A vrai dire Edwards, est le 9eme joueur de la ligue prenant le plus de tir dans cette zone, 3eme chez les arrières. Une véritable clé pour les Nuggets sera donc de le limiter dans ce compartiment. La “bonne nouvelle”, c’est qu’il ne fait pas partie des esthètes du genre en termes de réussite, qui se situent au-dessus des 67-70% chez l’élite des arrières-ailiers. Edwards se trouve lui à 63,4% au tir.
Pour autant, la capacité à créer des lignes de drives nettes pour l’arrière sera capitale pour Chris Finch et son staff. Son association offensive avec Karl Anthony-Towns sera probablement maximisée et constitue un réel enjeu de la série pour débloquer une attaque qui a laissé perplexe cette saison (21eme offensive rating).
Les Nuggets ont-ils le matériel pour le ralentir ?
Si vous avez suivi les Nuggets ces dernières saisons, vous le savez, un des grands enjeux de cette intersaison était d’enfin retrouver une défense sur les lignes arrières. Car si nous discutons maintenant de leur défense poreuse sous l’arceau, longtemps, le problème majeur avait été les pourcentages indécents autorisés aux arrières adverses. Le point d’orgue aura été évidemment la saison passée, où l’équipe, arrivée très diminuée, avait dû faire face au trio Stephen Curry – Klay Thompson – Jordan Poole, qui avaient tous déroulé une adresse historique en carrière opposés aux Facundo Campazzo, Austin Rivers, Monte Morris, Will Barton qui constituaient alors l’équipe.
Cet été toutefois, les Nuggets ont traité le problème et possèdent un effectif bien plus rugueux sur les lignes arrières : Kentavious Cadwell Pope, Bruce Brown, Christian Braun et potentiellement Peyton Watson sont venus apporter de gros potentiels défensifs.

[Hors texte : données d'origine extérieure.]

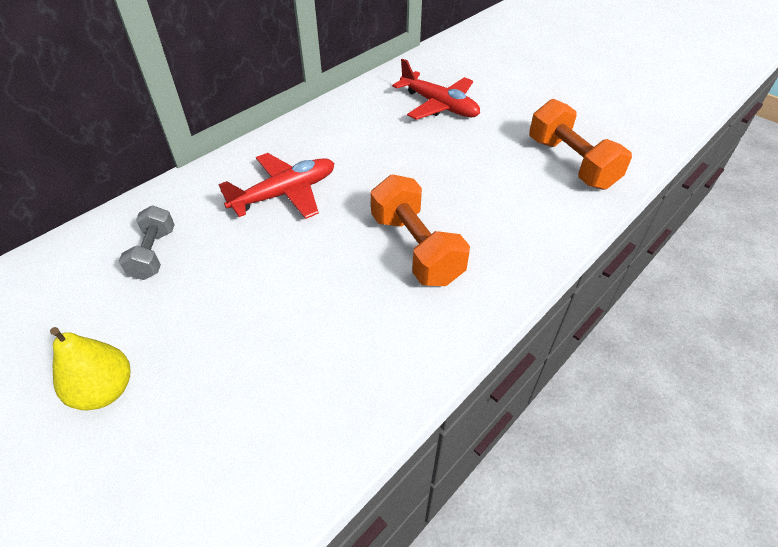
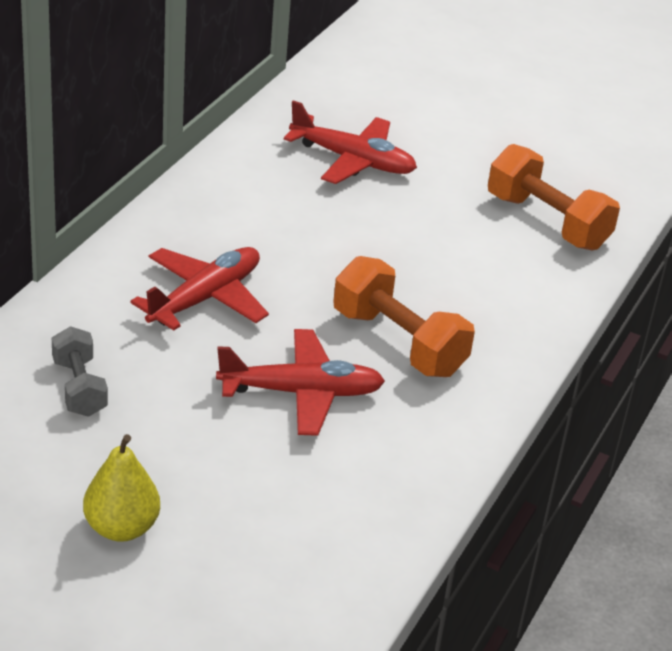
camera: 20 degrees left, 10 degrees down
none -> red plane [216,329,385,436]

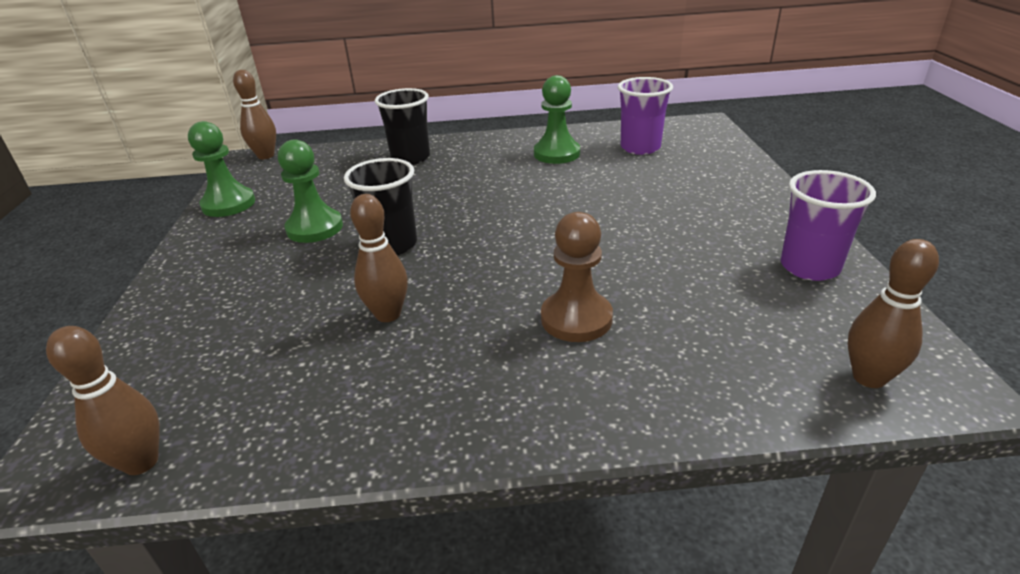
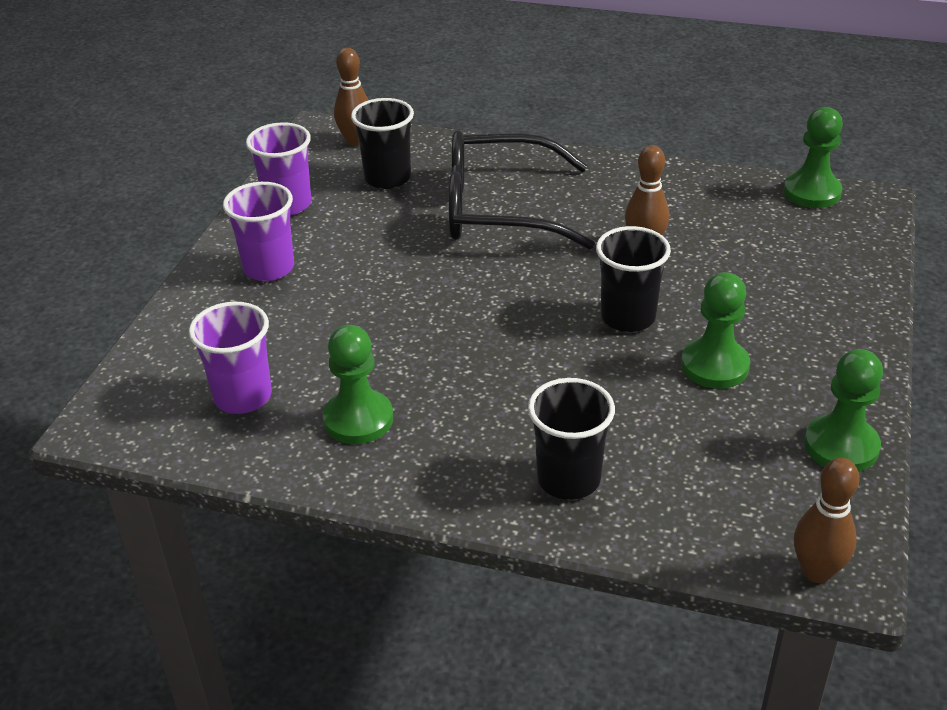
camera: 160 degrees left, 5 degrees up
brown bowling pin [46,326,159,475] -> green pawn [783,107,843,208]
brown pawn [541,212,613,342] -> black glasses [449,130,595,249]
none -> purple cup [223,182,294,281]
none -> black cup [351,98,414,189]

La cible pour les Wolves sera évidemment de mettre Jamal Murray face à leur arrière, impliquer Jamal dans du pick&roll / pop. Néanmoins, même ce dernier représente une amélioration après deux saisons d’absence. Il est en effet capable de bonnes séquences et possède surtout un physique plus avantageux que Monte Morris : plus d’envergure, plus de poids à opposer à Edwards et ses 102 kgs.
L’autre joueur à protéger sera Michael Porter Jr, qui, en dépit de réels progrès défensifs, n’aura pas la mobilité latérale pour suivre Edwards. Toutefois, les options existent. Et c’est déjà un réel changement pour la franchise des rocheuses : défendre n’est pas encore gagné, mais c’est une sérieuse possibilité.
Et la bataille des possessions là-dedans ?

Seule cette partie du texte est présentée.